Have you tried using blocks on your phone/computer? Sometimes it’s just that whole “out of sight, out of mind”
I have and after good behavior took them off..... perhaps I do need to resume. I haven’t been out of control like before but I don’t want to even tempt getting into it again. It makes me nauseous to even think of it
I think putting them back on is a good idea. Taking them off after good behavior makes no sense to me—you still don’t want to access/watch P so there’s no problem with not having it available ever.
The withdrawals get easier from my understanding but I'm sure @Mourde can give you some tips he's found helpful on his journey so far
Meditation helps it dont have to be long, short ones are very good and keeping yourself busy. Letting your mind wonder is very bad cause those urges seem to take over then! Exercising is also great and taking a nice walk and enjoying the scenery is a great way too! Boredom is the urges best friend so keeping busy and finding a hobby is good too from what I hear.
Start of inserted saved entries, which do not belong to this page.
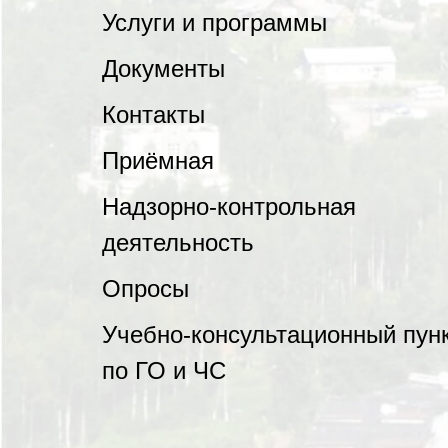
Услуги и программы
Документы
Контакты
Приёмная
Надзорно-контрольная
деятельность
Опросы
Учебно-консультационный пун
по ГО и ЧС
Good luck and stay positive!
The part of you that is the real 'you' is the part that sees and appreciates how lucky you are to have your amazing life. The other part, the addict, does not care at all about having a fantastic wife or anything else. All the addict cares about is getting that dopamine hit. The longer you starve the addiction, the more desperate it gets so the harder it tries to get you to fall back. But, while this is happening, it's becoming weaker and weaker. Hang in there and know that, right now, 'you' are in control, not the addict. I know the urges are tough sometimes, but they will get easier the longer you stay committed to recovery. @Mourde has some good advice, and so does @SOofanaddict. Maybe read through their journals at times when you're struggling. Keep going. You can do this.